[SUPPLIED MATERIAL]
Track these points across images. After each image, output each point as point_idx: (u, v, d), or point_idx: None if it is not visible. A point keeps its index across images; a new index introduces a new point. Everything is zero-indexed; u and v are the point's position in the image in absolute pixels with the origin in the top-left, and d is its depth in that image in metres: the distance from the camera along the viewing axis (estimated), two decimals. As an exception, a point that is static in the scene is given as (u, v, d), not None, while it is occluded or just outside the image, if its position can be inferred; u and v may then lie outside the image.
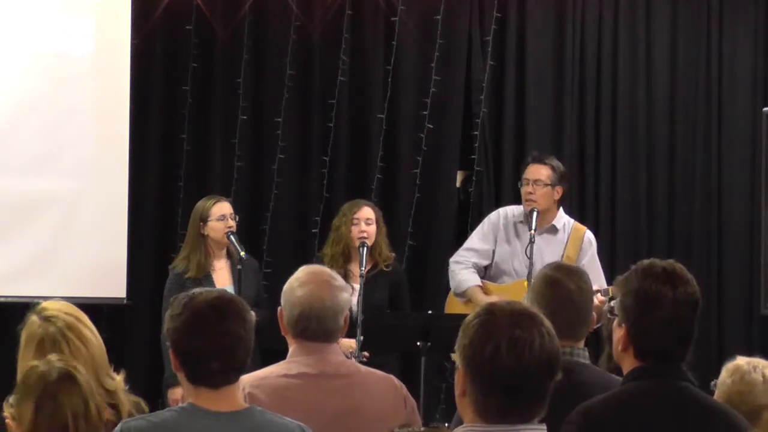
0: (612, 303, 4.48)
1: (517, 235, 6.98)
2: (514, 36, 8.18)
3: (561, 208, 7.07)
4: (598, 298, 6.52)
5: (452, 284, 7.11)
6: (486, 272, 7.05)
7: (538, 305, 3.70)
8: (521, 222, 6.98)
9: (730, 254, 8.36)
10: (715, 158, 8.38)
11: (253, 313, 3.43)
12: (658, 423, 3.19)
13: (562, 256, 6.85)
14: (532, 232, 6.73)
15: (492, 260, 7.03)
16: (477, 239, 7.11)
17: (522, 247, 6.85)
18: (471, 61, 8.08)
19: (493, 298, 6.65)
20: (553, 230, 6.99)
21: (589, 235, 7.03)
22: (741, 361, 4.07)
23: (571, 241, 6.95)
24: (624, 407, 3.21)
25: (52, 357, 3.48)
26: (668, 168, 8.35)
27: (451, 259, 7.17)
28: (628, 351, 3.29)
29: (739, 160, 8.36)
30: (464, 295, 6.98)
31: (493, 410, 2.66)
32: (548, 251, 6.87)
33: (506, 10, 8.14)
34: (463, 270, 7.03)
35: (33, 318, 3.75)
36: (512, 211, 7.07)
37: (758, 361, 4.08)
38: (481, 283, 6.99)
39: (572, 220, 7.10)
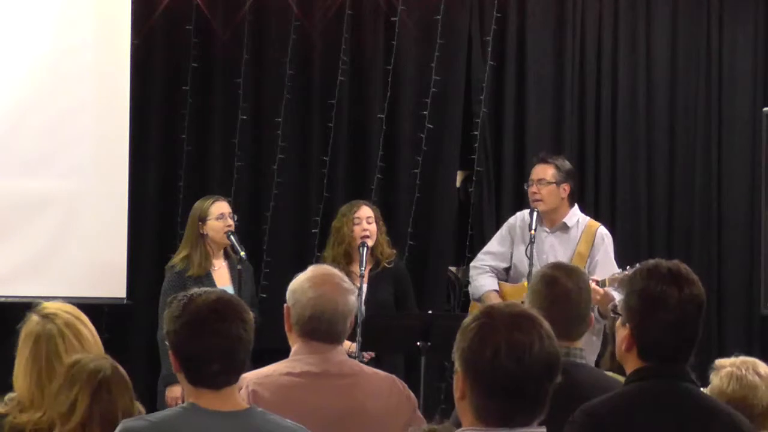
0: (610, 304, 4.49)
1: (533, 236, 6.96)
2: (514, 36, 8.18)
3: (576, 206, 7.05)
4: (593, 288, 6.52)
5: (471, 290, 7.13)
6: (507, 274, 7.04)
7: (535, 304, 3.71)
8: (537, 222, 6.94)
9: (730, 254, 8.36)
10: (715, 158, 8.38)
11: (252, 313, 3.42)
12: (662, 424, 3.17)
13: (574, 252, 6.83)
14: (532, 232, 6.73)
15: (511, 262, 7.02)
16: (495, 242, 7.13)
17: (538, 248, 6.83)
18: (471, 61, 8.08)
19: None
20: (565, 228, 6.96)
21: (602, 230, 6.95)
22: (727, 365, 4.04)
23: (583, 237, 6.90)
24: (627, 408, 3.20)
25: (97, 354, 3.51)
26: (668, 168, 8.36)
27: (471, 264, 7.20)
28: (631, 351, 3.26)
29: (739, 160, 8.36)
30: (481, 301, 6.96)
31: (494, 414, 2.64)
32: (561, 249, 6.87)
33: (506, 10, 8.14)
34: (479, 275, 7.05)
35: (33, 316, 3.78)
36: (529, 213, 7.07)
37: (744, 361, 4.06)
38: (497, 287, 6.98)
39: (587, 218, 7.07)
[/SUPPLIED MATERIAL]
Where an image appears in the data, skip it, and return the rest verbatim.

_TASK ANSWER:_
Track these points across images. After each image, output each point as point_idx: (u, v, d), or point_idx: None if it is not visible. A point keeps its index across images; a new index introduces a new point. Everything is zero-indexed; u and v are the point's position in the image in absolute pixels with the origin in the top-left, and d is its depth in that image in metres: the distance from the camera along the viewing axis (estimated), two decimals. As an exception, a point that is static in the scene is given as (u, v, d), not None, while it is occluded or just outside the image, if its position can be inferred; u and v may then lie outside the image.
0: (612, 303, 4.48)
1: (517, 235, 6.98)
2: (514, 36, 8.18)
3: (561, 208, 7.07)
4: (598, 298, 6.52)
5: (452, 284, 7.11)
6: (486, 272, 7.05)
7: (538, 305, 3.70)
8: (521, 222, 6.98)
9: (730, 254, 8.36)
10: (715, 158, 8.38)
11: (253, 313, 3.43)
12: (658, 423, 3.19)
13: (562, 256, 6.85)
14: (532, 232, 6.73)
15: (492, 260, 7.03)
16: (477, 239, 7.11)
17: (522, 247, 6.85)
18: (471, 61, 8.08)
19: (493, 298, 6.65)
20: (553, 230, 6.99)
21: (589, 235, 7.03)
22: (741, 361, 4.07)
23: (571, 241, 6.95)
24: (624, 407, 3.21)
25: (52, 357, 3.48)
26: (668, 168, 8.35)
27: (451, 259, 7.17)
28: (628, 351, 3.29)
29: (739, 160, 8.36)
30: (464, 295, 6.98)
31: (493, 410, 2.66)
32: (548, 251, 6.87)
33: (506, 10, 8.14)
34: (463, 270, 7.03)
35: (33, 318, 3.75)
36: (512, 211, 7.07)
37: (758, 361, 4.08)
38: (481, 283, 6.99)
39: (572, 220, 7.10)
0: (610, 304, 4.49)
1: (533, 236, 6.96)
2: (514, 36, 8.18)
3: (576, 206, 7.05)
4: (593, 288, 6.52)
5: (471, 290, 7.13)
6: (507, 274, 7.04)
7: (535, 304, 3.71)
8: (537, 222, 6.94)
9: (730, 254, 8.36)
10: (715, 158, 8.38)
11: (252, 313, 3.42)
12: (662, 424, 3.17)
13: (574, 252, 6.83)
14: (532, 232, 6.73)
15: (511, 262, 7.02)
16: (495, 242, 7.13)
17: (538, 248, 6.83)
18: (471, 61, 8.08)
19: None
20: (565, 228, 6.96)
21: (602, 230, 6.95)
22: (727, 365, 4.04)
23: (583, 237, 6.90)
24: (627, 408, 3.20)
25: (97, 354, 3.51)
26: (668, 168, 8.36)
27: (471, 264, 7.20)
28: (631, 351, 3.26)
29: (739, 160, 8.36)
30: (481, 301, 6.96)
31: (494, 414, 2.64)
32: (561, 249, 6.87)
33: (506, 10, 8.14)
34: (479, 275, 7.05)
35: (33, 316, 3.78)
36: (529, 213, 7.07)
37: (744, 361, 4.06)
38: (497, 287, 6.98)
39: (587, 218, 7.07)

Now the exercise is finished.